Bush stubbornly refuses to give up on the Iraq war, despite what New York Times reporters insists was the message delivered by the voters in November, and they're peeved at him. Congressional correspondent Sheryl Gay Stolberg reacts to Bush's Iraq speech last night outlining his plan for more troops in Iraq in her Thursday "news analysis," "Bush's Strategy for Iraq Risks Confrontations on Many Fronts."
"By stepping up the American military presence in Iraq, President Bush is not only inviting an epic clash with the Democrats who run Capitol Hill. He is ignoring the results of the November elections, rejecting the central thrust of the bipartisan Iraq Study Group and flouting the advice of some of his own generals, as well as Prime Minister Nuri Kamal al-Maliki of Iraq."
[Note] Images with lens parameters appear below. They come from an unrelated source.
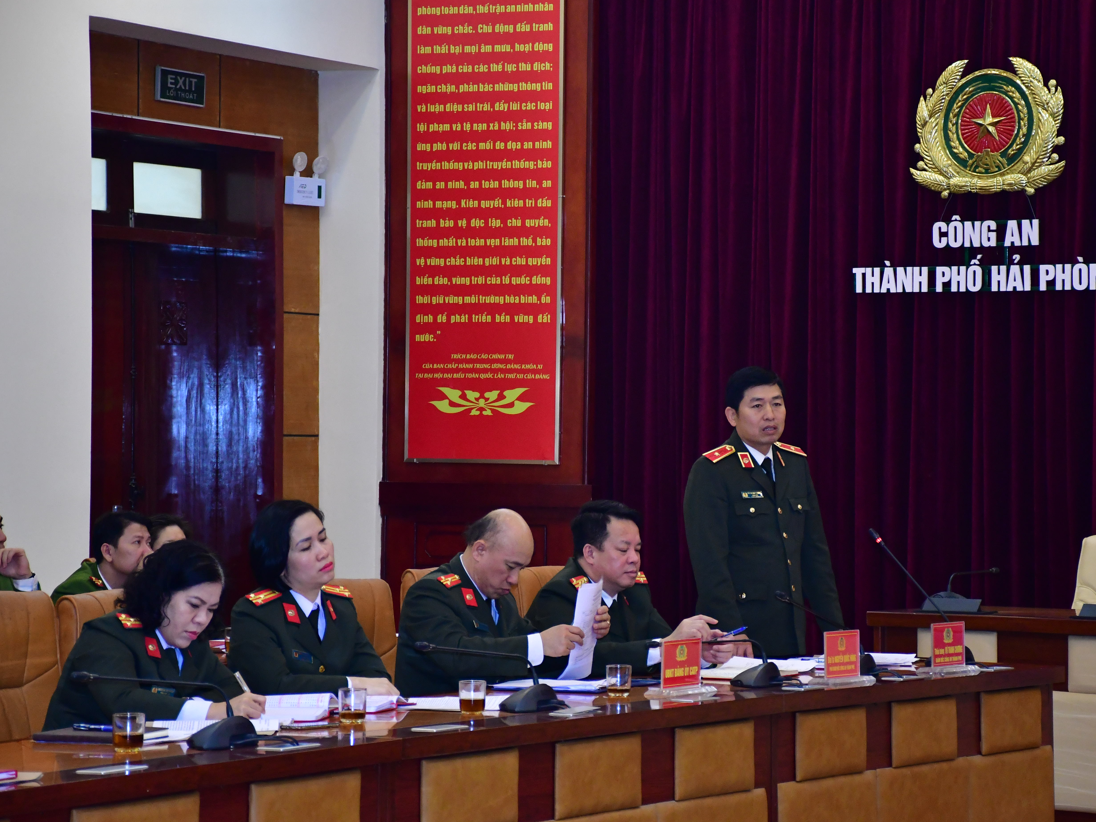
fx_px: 3609
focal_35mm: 114
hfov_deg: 17.3
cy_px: 412
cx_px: 608
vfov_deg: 13.0
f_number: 5
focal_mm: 70
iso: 2500
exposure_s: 1/200
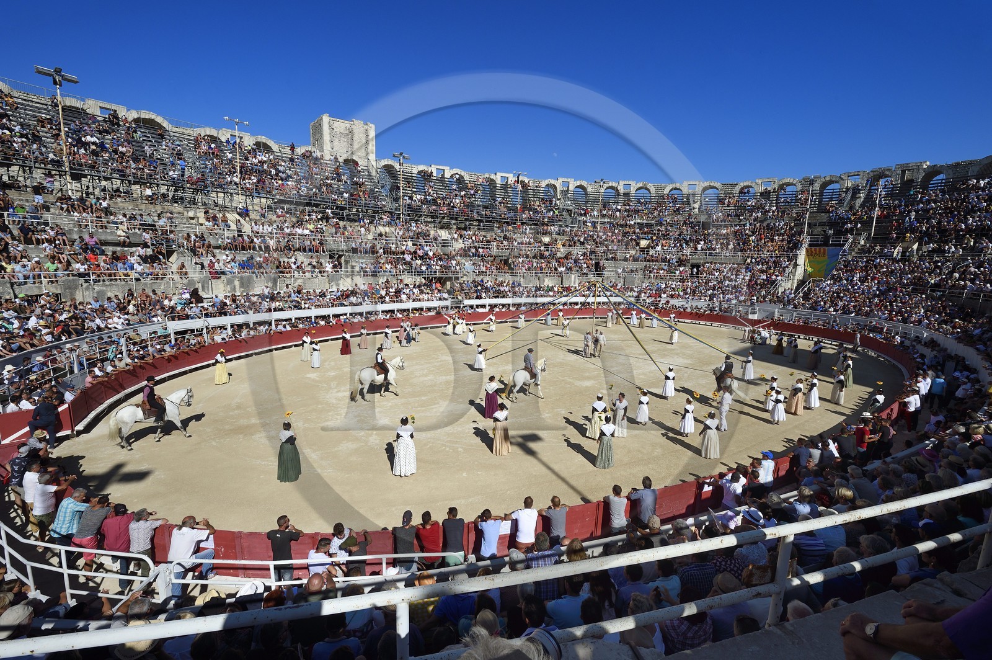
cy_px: 330
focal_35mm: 16
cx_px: 496
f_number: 14
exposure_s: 1/400
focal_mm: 16
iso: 200
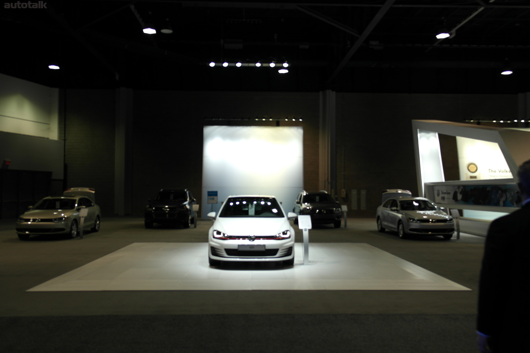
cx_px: 265
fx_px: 442
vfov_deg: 43.6
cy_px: 176
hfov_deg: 61.9
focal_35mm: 30
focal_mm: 20
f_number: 3.5
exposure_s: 1/80
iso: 200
The inevitable comparison to Vietnam comes up halfway in.
"Wartime clashes between presidents and the Congress are a familiar thread in American history. But perhaps no president since Richard M. Nixon has so boldly expanded an unpopular war. Explaining his decision to invade Cambodia in April 1970, Nixon said: 'A majority of the American people, a majority of you listening to me, are for the withdrawal of our forces from Vietnam. The action I have taken tonight is indispensable for the continuing success of that withdrawal program.'"
In chiding Bush for not signing on to the recommendations of the Iraq Study Group, Stolberg, like her colleague Jim Rutenberg before her, wonders why Bush thinks he can get away with acting like he's president or something.
"In a sense, it is a predictable path for Mr. Bush. This, after all, is the same president who lost the popular vote in 2000, was installed in the White House by a 5-to-4 vote of the Supreme Court and then governed as if he had won by a landslide. And this is the same president who, after winning re-election in 2004, famously told reporters that he had 'earned capital in the campaign, political capital, and now I intend to spend it.'"
(Last Thursday, Rutenberg referred to Bush as "the man who all but ignored the disputed circumstances of his election in 2000, governed from then as if he had an expansive mandate…")
David Sanger's lead story on Bush's echoes Stolberg's Cambodia comparison:
"Not since Richard M. Nixon ordered American troops in Vietnam to invade Cambodia in 1970 has a president taken such a risk with an increasingly unpopular war."